Brian Feagan, MD: Risankizumab for Crohn's Disease

October 29, 2019

Brian Feagan, MD, shares takeaways from his ACG presentation of phase 2 data on risankizumab for the treatment of Crohn's disease.

In an interview with MD Magazine® at ACG 2019, Brian Feagan, MD, professor of medicine at the University of Western Ontario, and presenting author of a study on risankizumab for the treatment of Crohn's disease, discusses the key findings and next steps for this line of research.

MD Magazine®: What is the current treatment landscape for Crohn’s disease, including current gaps in treatment?

Feagan: The current landscape of therapy in Crohn's disease has moved away from step care. Currently, we focus on patients who are high risk and treat them with highly effective therapy earlier in the course of the disease. That's quite a departure from the incremental approach, which we've used for many years.

MD Magazine®: Can you summarize the key findings of the study on risankizumab?

Feagan: Risankizumab is a monoclonal antibody directed against Interleukin 23, which is a cytokine that has pronounced pro-inflammatory effects in inflammatory bowel disease (IBD), and in certain rheumatic diseases, specifically ankylosing spondylitis and psoriatic arthritis. It's also a highly effective therapy for psoriasis.
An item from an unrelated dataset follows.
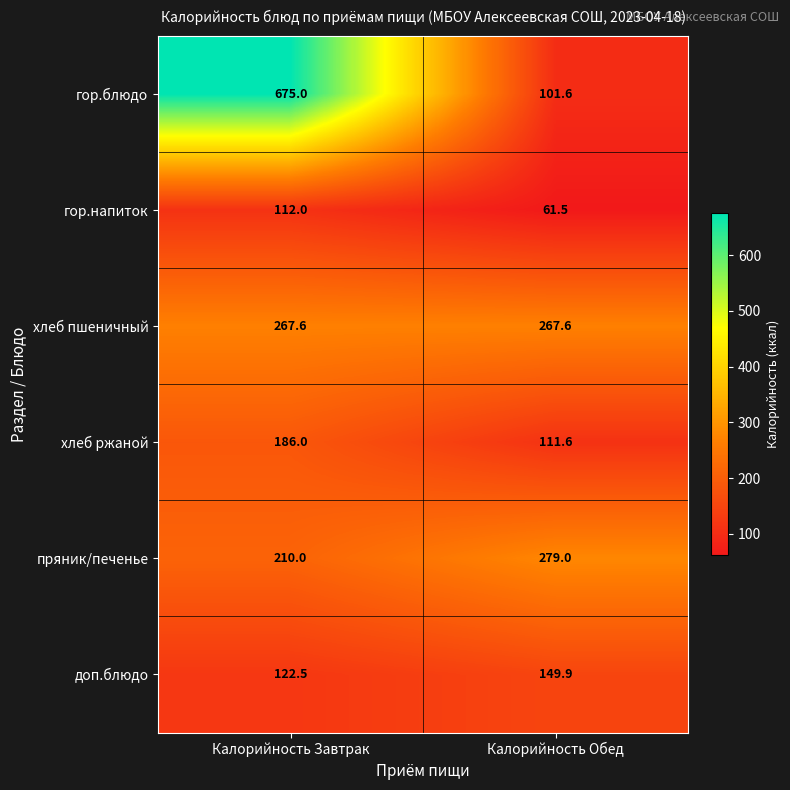

What is the difference between the пряник/печенье values at Калорийность Завтрак and Калорийность Обед?

69.0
This study was a phase 2 study that was conducted 2 years ago in global locations, and the study was a dose-finding study that compared a low dose of risankizumab 200 mg given intravenously on 3 occasions during the induction phase of the trial to 600 mg, a high dose, to placebo. The overall end point was remission as defined by CDAI scores. However, there was also some extensive endoscopic assessments. And what we demonstrated in the trial was that the drug was effective for inducing remission, and there was a dose response. So the 600 mg dose was highly effective compared to 200 mg and placebo And, moreover, there was a striking endoscopic improvement such that the rates of endoscopic remission were substantially greater than placebo.
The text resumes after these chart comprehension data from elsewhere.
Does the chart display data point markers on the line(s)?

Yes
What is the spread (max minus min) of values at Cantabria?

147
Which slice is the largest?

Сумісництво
Now at this year’s ACG, we've updated a secondary analysis from that study, looking at rapidity of response. In the study we used CDAI scores by week to compare the 600 mg, 200 mg, and placebo assignments. What was demonstrated is the drug had a relatively rapid onset of action, with statistically significant changes being demonstrated at 2 weeks with the 600 mg dose been most effective.

MD Magazine®: What is next in this line of research?
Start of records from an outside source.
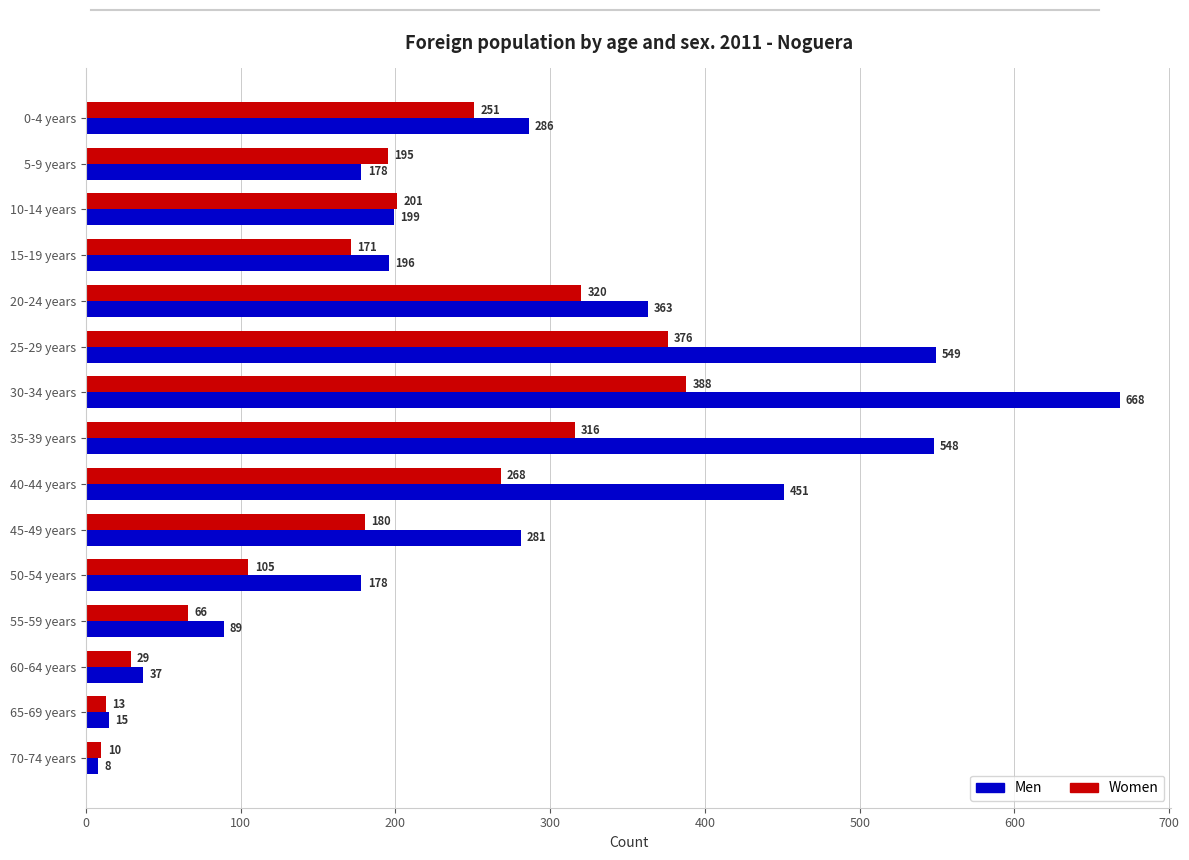

Which series has the widest spread of values?

Men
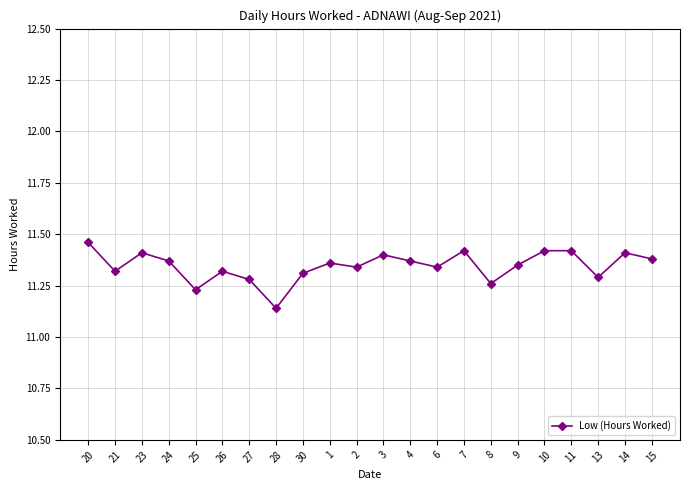

How many data points does each series have?

22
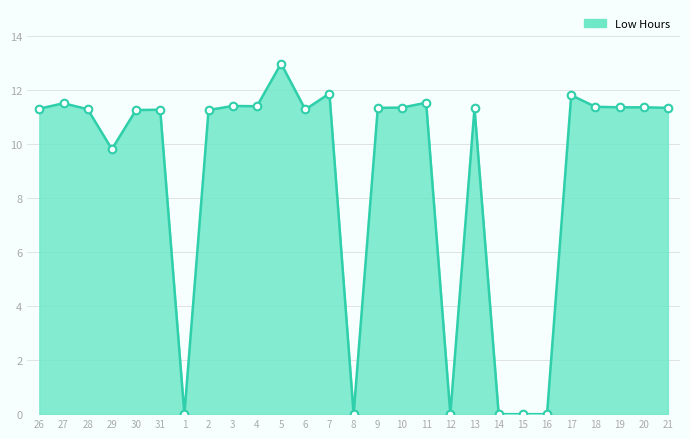

Between 4 and 14, which is larger?

4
Feagan: There's great interest in IL-23 as next generation monoclonal antibodies, both in ulcerative colitis and Crohn's disease. There are several agents under evaluation. And, moreover, several of these drugs have now made it to market approval in psoriasis therapy so their safety and efficacy is excellent in that condition. In fact, they've transformed the field and they really have achieved psoriasis induction rates of 90%, which is unheard of. So, obviously, we’re very interested in both ulcerative colitis and Crohn's disease and there are phase 3 studies underway with many agents right now.

The poster, “Early Symptom Improvement With Risankizumab Treatment in Patients With Moderately to Severely Active Crohn’s Disease: Analysis From a Phase 2 Study,” was presented Tuesday, October 29, 2019, at the American College of Gastroenterology Annual Scientific Meeting (ACG 2019) in San Antonio, Texas.